La procédure d’extradition impliquant les hommes d’affaires inculpés par les États-Unis, Nazar Mohamed et Azruddin Mohamed, a été renvoyée lundi devant les tribunaux de première instance de Georgetown, devant la magistrate Judy Latchman.

Devant le tribunal, l’équipe juridique du duo père-fils a poursuivi sa contestation constitutionnelle des récentes modifications apportées à la loi sur les délinquants fugitifs. La défense a fait valoir que les changements législatifs sont inconstitutionnels, affirmant qu’ils portent atteinte au droit à la liberté des Mohamed et compromettent leur capacité à accéder à une procédure judiciaire juste et impartiale.

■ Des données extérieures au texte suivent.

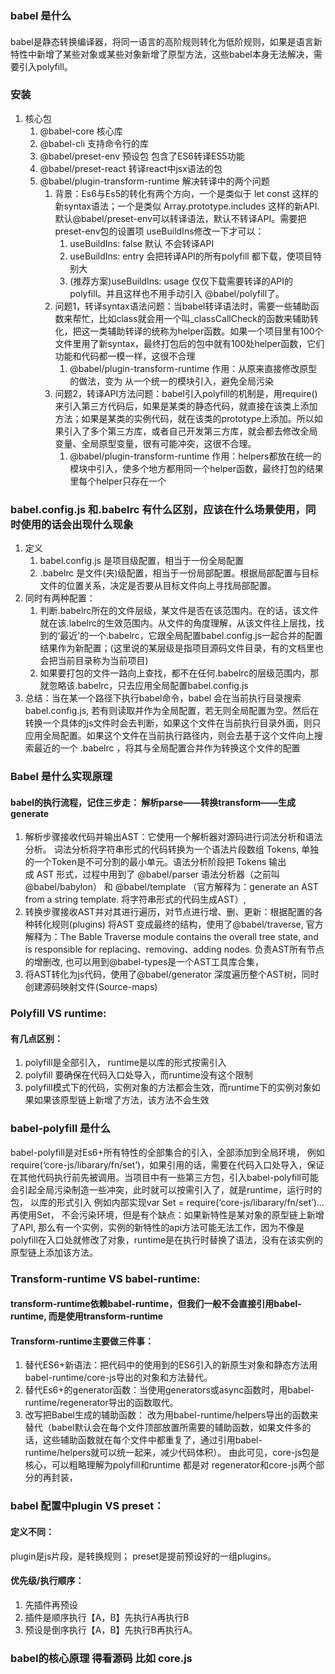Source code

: ### babel 是什么
#### 
babel是静态转换编译器，将同一语言的高阶规则转化为低阶规则，如果是语言新特性中新增了某些对象或某些对象新增了原型方法，这些babel本身无法解决，需要引入polyfill。

### 安装
1. 核心包 
   1. @babel-core 核心库
   2. @babel-cli 支持命令行的库
   3. @babel/preset-env 预设包 包含了ES6转译ES5功能 
   4. @babel/preset-react 转译react中jsx语法的包
   5. @babel/plugin-transform-runtime 解决转译中的两个问题
      1. 背景：Es6与Es5的转化有两个方向，一个是类似于 let const 这样的新syntax语法；一个是类似 Array.prototype.includes 这样的新API. 默认@babel/preset-env可以转译语法，默认不转译API。需要把preset-env包的设置项 useBuildIns修改一下才可以：
         1. useBuildIns: false 默认 不会转译API
         2. useBuildIns: entry 会把转译API的所有polyfill 都下载，使项目特别大
         3. (推荐方案)useBuildIns: usage 仅仅下载需要转译的API的polyfill。并且这样也不用手动引入 @babel/polyfill了。 
      2. 问题1，转译syntax语法问题：当babel转译语法时，需要一些辅助函数来帮忙，比如class就会用一个叫_classCallCheck的函数来辅助转化，把这一类辅助转译的统称为helper函数。如果一个项目里有100个文件里用了新syntax，最终打包后的包中就有100处helper函数，它们功能和代码都一模一样，这很不合理
         1. @babel/plugin-transform-runtime 作用：从原来直接修改原型的做法，变为 从一个统一的模块引入，避免全局污染
      3. 问题2，转译API方法问题：babel引入polyfill的机制是，用require()来引入第三方代码后，如果是某类的静态代码，就直接在该类上添加方法；如果是某类的实例代码，就在该类的prototype上添加。所以如果引入了多个第三方库，或者自己开发第三方库，就会都去修改全局变量、全局原型变量，很有可能冲突，这很不合理。
         1. @babel/plugin-transform-runtime 作用：helpers都放在统一的模块中引入，使多个地方都用同一个helper函数，最终打包的结果里每个helper只存在一个


### babel.config.js 和.babelrc 有什么区别，应该在什么场景使用，同时使用的话会出现什么现象
1. 定义
   1. babel.config.js 是项目级配置，相当于一份全局配置
   2. .babelrc 是文件(夹)级配置，相当于一份局部配置。根据局部配置与目标文件的位置关系，决定是否要从目标文件向上寻找局部配置。
2. 同时有两种配置：
   1. 判断.babelrc所在的文件层级，某文件是否在该范围内。在的话，该文件就在该.labelrc的生效范围内。从文件的角度理解，从该文件往上层找，找到的‘最近’的一个.babelrc，它跟全局配置babel.config.js一起合并的配置结果作为新配置；(这里说的某层级是指项目源码文件目录，有的文档里也会把当前目录称为当前项目)
   2. 如果要打包的文件一路向上查找，都不在任何.babelrc的层级范围内，那就忽略该.babelrc，只去应用全局配置babel.config.js
3. 总结：当在某一个路径下执行babel命令，babel 会在当前执行目录搜索 babel.config.js, 若有则读取并作为全局配置，若无则全局配置为空。然后在转换一个具体的js文件时会去判断，如果这个文件在当前执行目录外面，则只应用全局配置。如果这个文件在当前执行路径内，则会去基于这个文件向上搜索最近的一个 .babelrc ，将其与全局配置合并作为转换这个文件的配置

### Babel 是什么实现原理
#### babel的执行流程，记住三步走： 解析parse——转换transform——生成generate
1. 解析步骤接收代码并输出AST：它使用一个解析器对源码进行词法分析和语法分析。 词法分析将字符串形式的代码转换为一个语法片段数组 Tokens, 单独的一个Token是不可分割的最小单元。语法分析阶段把 Tokens 输出成 AST 形式，过程中用到了 @babel/parser 语法分析器（之前叫@babel/babylon） 和 @babel/template （官方解释为：generate an AST from a string template. 将字符串形式的代码生成AST）, 
2. 转换步骤接收AST并对其进行遍历，对节点进行增、删、更新：根据配置的各种转化规则(plugins) 将AST 变成最终的结构，使用了@babel/traverse, 官方解释为：The Bable Traverse module contains the overall tree state, and is responsible for replacing、removing、adding nodes. 负责AST所有节点的增删改, 也可以用到@babel-types是一个AST工具库合集，
3. 将AST转化为js代码，使用了@babel/generator 深度遍历整个AST树，同时创建源码映射文件(Source-maps)


### Polyfill VS runtime:  
#### 有几点区别：
1. polyfill是全部引入， runtime是以库的形式按需引入
2. polyfill 要确保在代码入口处导入，而runtime没有这个限制
3. polyfill模式下的代码，实例对象的方法都会生效，而runtime下的实例对象如果如果该原型链上新增了方法，该方法不会生效
   
### babel-polyfill 是什么
babel-polyfill是对Es6+所有特性的全部集合的引入，全部添加到全局环境， 例如 require(‘core-js/libarary/fn/set’)，如果引用的话，需要在代码入口处导入，保证在其他代码执行前先被调用。当项目中有一些第三方包，引入babel-polyfill可能会引起全局污染制造一些冲突，此时就可以按需引入了，就是runtime，运行时的包， 以库的形式引入 例如内部实现var Set = require(‘core-js/libarary/fn/set’)...再使用Set， 不会污染环境，但是有个缺点：如果新特性是某对象的原型链上新增了API, 那么有一个实例，实例的新特性的api方法可能无法工作，因为不像是polyfill在入口处就修改了对象，runtime是在执行时替换了语法，没有在该实例的原型链上添加该方法。


### Transform-runtime VS babel-runtime:  
#### transform-runtime依赖babel-runtime，但我们一般不会直接引用babel-runtime, 而是使用transform-runtime
#### Transform-runtime主要做三件事：
1. 替代ES6+新语法：把代码中的使用到的ES6引入的新原生对象和静态方法用babel-runtime/core-js导出的对象和方法替代。
2. 替代Es6+的generator函数：当使用generators或async函数时，用babel-runtime/regenerator导出的函数取代。
3. 改写把Babel生成的辅助函数： 改为用babel-runtime/helpers导出的函数来替代（babel默认会在每个文件顶部放置所需要的辅助函数，如果文件多的话，这些辅助函数就在每个文件中都重复了，通过引用babel-runtime/helpers就可以统一起来，减少代码体积）。
由此可见，core-js包是核心，可以粗略理解为polyfill和runtime 都是对 regenerator和core-js两个部分的再封装，

### babel 配置中plugin VS preset：
#### 定义不同：
plugin是js片段，是转换规则； preset是提前预设好的一组plugins。 
#### 优先级/执行顺序：
1. 先插件再预设 
2. 插件是顺序执行【A，B】先执行A再执行B
3. 预设是倒序执行【A，B】先执行B再执行A。



### babel的核心原理 得看源码 比如 core.js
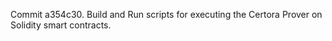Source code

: Commit a354c30.                    Build and Run scripts for executing the Certora Prover on Solidity smart contracts.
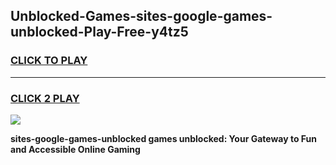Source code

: 
## Unblocked-Games-sites-google-games-unblocked-Play-Free-y4tz5
<h3>
<a href="https://premium76.site?title=sites-google-games-unblocked&ref=21A">CLICK TO PLAY</a></h3>
<hr>

<h3>
<a href="https://premium76.site?title=sites-google-games-unblocked&ref=21A">CLICK 2 PLAY</a>
  
</h3>

<a href="https://premium76.site?title=sites-google-games-unblocked&ref=21A"><img src="https://clearcache.store/games.png"></a>


**sites-google-games-unblocked games unblocked: Your Gateway to Fun and Accessible Online Gaming**
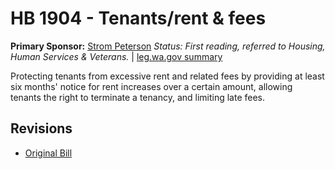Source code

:# HB 1904 - Tenants/rent & fees
**Primary Sponsor:** [Strom Peterson](/person/leg/strom.peterson.md)
*Status: First reading, referred to Housing, Human Services & Veterans.* | [leg.wa.gov summary](https://app.leg.wa.gov/billsummary?BillNumber=1904&Year=2021)

Protecting tenants from excessive rent and related fees by providing at least six months' notice for rent increases over a certain amount, allowing tenants the right to terminate a tenancy, and limiting late fees.

## Revisions
* [Original Bill](1/)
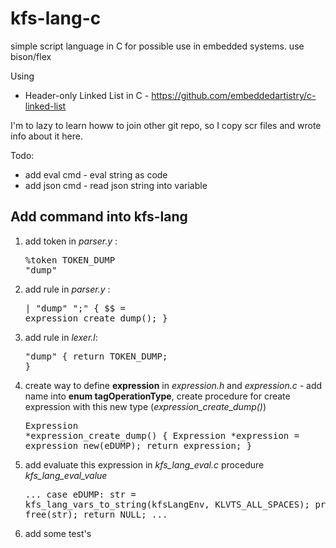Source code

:# kfs-lang-c
simple script language in C for possible use in embedded systems. use bison/flex


Using
 - Header-only Linked List in C - https://github.com/embeddedartistry/c-linked-list

I'm to lazy to learn howw to join other git repo, so I copy scr files and wrote info about it here.


Todo:
 - add eval cmd - eval string as code
 - add json cmd - read json string into variable

## Add command into kfs-lang
1. add token in <i>parser.y</i> : <pre>%token TOKEN_DUMP     "dump"</pre>
2. add rule in <i>parser.y</i> : <pre>| "dump" ";"  { $$ = expression_create_dump(); }</pre>
3. add rule in <i>lexer.l</i>: <pre>"dump"      { return TOKEN_DUMP; }</pre>
3. create way to define <b>expression</b> in <i>expression.h</i> and <i>expression.c</i> - add name into <b>enum tagOperationType</b>, create procedure for create expression with this new type (<i>expression_create_dump()</i>) <pre>Expression *expression_create_dump() {
   Expression *expression = expression_new(eDUMP);
   return expression;
}</pre>
4. add evaluate this expression in <i>kfs_lang_eval.c</i> procedure <i>kfs_lang_eval_value</i><pre>...
case eDUMP:
  str = kfs_lang_vars_to_string(kfsLangEnv, KLVTS_ALL_SPACES);
  printf("%s",str);
  free(str);
  return NULL;
...</pre>
5. add some test's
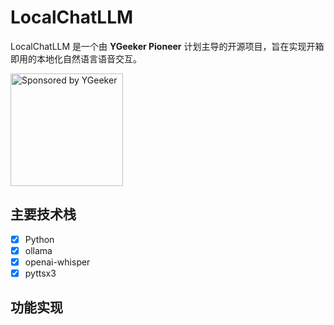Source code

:# LocalChatLLM

LocalChatLLM 是一个由 **YGeeker Pioneer** 计划主导的开源项目，旨在实现开箱即用的本地化自然语言语音交互。

<a href="https://www.ygeeker.com">
  <img width="180" alt="Sponsored by YGeeker" src="https://www.ygeeker.com/badge/sponsor.png">
</a >

## 主要技术栈

- [x] Python  
- [x] ollama  
- [x] openai-whisper  
- [x] pyttsx3  

## 功能实现

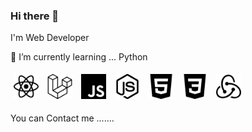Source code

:### Hi there 👋
<p>I'm Web Developer</p>
🌱 I’m currently learning ... Python


<p>
  <img src="./icons/react.svg" width="40" height="40" style="margin:5px;" alt="react" />
  <img src="./icons/laravel.svg" width="40" height="40" style="margin:5px;" alt="laravel" />
  <img src="./icons/javascript.svg" width="40" height="40" style="margin:5px;" alt="javascript" />
  <img src="./icons/nodedotjs.svg" width="40" height="40" style="margin:5px;" alt="nodedotjs" />
  <img src="./icons/html5.svg" width="40" height="40" style="margin:5px;" alt="html5" />
  <img src="./icons/css3.svg" width="40" height="40" style="margin:5px;" alt="css3" />
  <img src="./icons/redux.svg" width="40" height="40" style="margin:5px;" alt="redux" />
</p>

<p>You can Contact me .......</p>
<p>
<a href="www.linkedin.com/in/zin-moe-75b340258" target="blank"><img align="center" src="https://github.com/mishmanners/MishManners/icons/linkedin.svg" title = "LinkedIn" alt="" height="30" /></a>
</p>


<!--
**Zinmoeag/Zinmoeag** is a ✨ _special_ ✨ repository because its `README.md` (this file) appears on your GitHub profile.

Here are some ideas to get you started:

- 🔭 I’m currently working on ...
- 🌱 I’m currently learning ...
- 👯 I’m looking to collaborate on ...
- 🤔 I’m looking for help with ...
- 💬 Ask me about ...
- 📫 How to reach me: ...
- 😄 Pronouns: ...
- ⚡ Fun fact: ...
-->
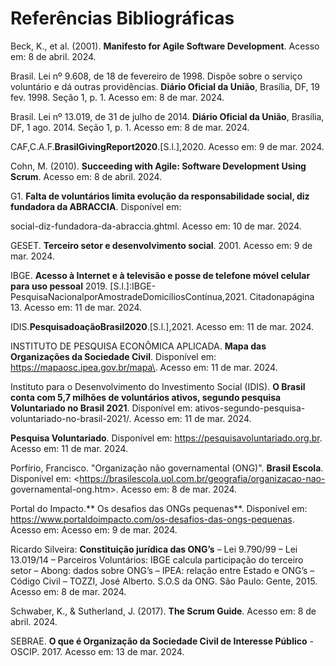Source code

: # Referências Bibliográficas

Beck, K., et al. (2001). **Manifesto for Agile Software Development**. Acesso em: 8 de abril. 2024.

Brasil. Lei nº 9.608, de 18 de fevereiro de 1998. Dispõe sobre o serviço voluntário e dá outras providências. **Diário Oficial da União**, Brasília, DF, 19 fev. 1998. Seção 1, p. 1. Acesso em: 8 de mar. 2024.

Brasil. Lei nº 13.019, de 31 de julho de 2014. **Diário Oficial da União**, Brasília, DF, 1 ago. 2014. Seção 1, p. 1. Acesso em: 8 de mar. 2024.

CAF,C.A.F.**BrasilGivingReport2020**.[S.l.],2020. Acesso em: 9 de mar. 2024.

Cohn, M. (2010). **Succeeding with Agile: Software Development Using Scrum**. Acesso em: 8 de abril. 2024.

G1. **Falta de voluntários limita evolução da responsabilidade social, diz fundadora da ABRACCIA**.	Disponível	em:
 
social-diz-fundadora-da-abraccia.ghtml. Acesso em: 10 de mar. 2024.

GESET. **Terceiro setor e desenvolvimento social**. 2001. Acesso em: 9 de mar. 2024.

IBGE. **Acesso à Internet e à televisão e posse de telefone móvel celular para uso pessoal** 2019. [S.l.]:IBGE-PesquisaNacionalporAmostradeDomicíliosContínua,2021.
Citadonapágina 13. Acesso em: 11 de mar. 2024.

IDIS.**PesquisadoaçãoBrasil2020**.[S.l.],2021. Acesso em: 11 de mar. 2024.

INSTITUTO DE PESQUISA ECONÔMICA APLICADA. **Mapa das Organizações da Sociedade Civil**. Disponível em: <https://mapaosc.ipea.gov.br/mapa\>. Acesso em: 11 de mar. 2024.

Instituto para o Desenvolvimento do Investimento Social (IDIS). **O Brasil conta com 5,7 milhões de voluntários ativos, segundo pesquisa Voluntariado no Brasil 2021**. Disponível em:
ativos-segundo-pesquisa-voluntariado-no-brasil-2021/. Acesso em: 11 de mar. 2024.

**Pesquisa Voluntariado**. Disponível em: https://pesquisavoluntariado.org.br. Acesso em: 11 de mar. 2024.

Porfírio, Francisco. "Organização não governamental (ONG)". **Brasil Escola**. Disponível em: <https://brasilescola.uol.com.br/geografia/organizacao-nao- governamental-ong.htm\>. Acesso em: 8 de mar. 2024.

Portal do Impacto.** Os desafios das ONGs pequenas**. Disponível em: https://www.portaldoimpacto.com/os-desafios-das-ongs-pequenas. Acesso em: Acesso em: 9 de mar. 2024.

Ricardo Silveira: **Constituição jurídica das ONG’s** – Lei 9.790/99 – Lei 13.019/14 – Parceiros  Voluntários:  IBGE  calcula  participação  do  terceiro setor – Abong: dados sobre ONG’s – IPEA: relação entre Estado e ONG’s – Código Civil – TOZZI, José Alberto. S.O.S da ONG. São Paulo: Gente, 2015. Acesso em: 8 de mar. 2024.

Schwaber, K., & Sutherland, J. (2017). **The Scrum Guide**. Acesso em: 8 de abril. 2024.

SEBRAE. **O que é Organização da Sociedade Civil de Interesse Público** - OSCIP. 2017. Acesso em: 13 de mar. 2024.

Leurs avocats ont formellement demandé que les questions constitutionnelles soient transférées à la Haute Cour pour une décision définitive. La magistrate Latchman a fixé au mercredi 10 décembre le prononcé de sa décision.

Cependant, selon le procureur Terrence Williams, la contestation constitutionnelle lancée par le duo père-fils contre les récents amendements à la loi d’extradition du Guyana est « frivole et vexatoire ».

« L’argument principal était que les questions constitutionnelles ne se posent pas pour l’examen du droit du magistrat. La demande est frivole et vexatoire parce que, premièrement, il n’y a pas de véritables questions constitutionnelles et elles ne se posent certainement pas pour l’instant. Premièrement, parce que beaucoup de ces droits sur lesquels ils s’appuient excluent expressément l’extradition de l’examen et aussi parce que le magistrat a un certain devoir à accomplir et que le devoir qu’il doit accomplir n’inclut pas les considérations soulevées par les accusés », a déclaré Williams.

L’argument des Mohamed est la légalité des amendements apportés par le Guyana en 2009 à la loi sur les délinquants fugitifs.

« Eh bien, après que le Parlement a adopté l’amendement pour réaffirmer la décision de la Cour d’appel dans l’affaire King et la décision du juge Barlow dans l’affaire Marvin Williams est la première et, à notre connaissance, sur la déclaration sur l’amendement. Elle a elle-même réaffirmé ce que la Cour d’appel avait dit précédemment dans l’affaire King. Il était donc important pour nous de soumettre cela à la Cour. Eh bien, c’est que les défendeurs ont soulevé une question qui n’aurait normalement pas été soulevée dans une procédure d’extradition devant le magistrat. En fait, ils l’ont soulevée devant la presse. et non au tribunal. Et ainsi, nous en avons entendu parler et nous avons donc pu fournir une note diplomatique traitant de cette question », a déclaré le procureur.

La question des notes diplomatiques évoquée par le procureur a ensuite été expliquée par le procureur général et ministre des Affaires juridiques, Anil Nandlall.

Dans une interview accordée lundi à News Room, Nandlall a expliqué que les allégations de la défense concernant des violations constitutionnelles et un traité d’extradition prétendument « déficient » avec les États-Unis ont déjà été définitivement rejetées par les tribunaux guyaniens.

Il reste aux Mohamed une caution de 150 000 $ chacun pendant que l’affaire se poursuit.

Le duo père-fils a été inculpé par un grand jury du tribunal de district des États-Unis pour le district sud de la Floride pour 11 chefs d’accusation allant de la fraude électronique à la fraude postale et au blanchiment d’argent, principalement liés à l’exportation d’or vers les États-Unis par leur société, Mohamed’s Enterprises. Les Mohamed sont accusés d’avoir conspiré pour frauder les gouvernements américain et guyanais entre 2017 et le 11 juin 2024.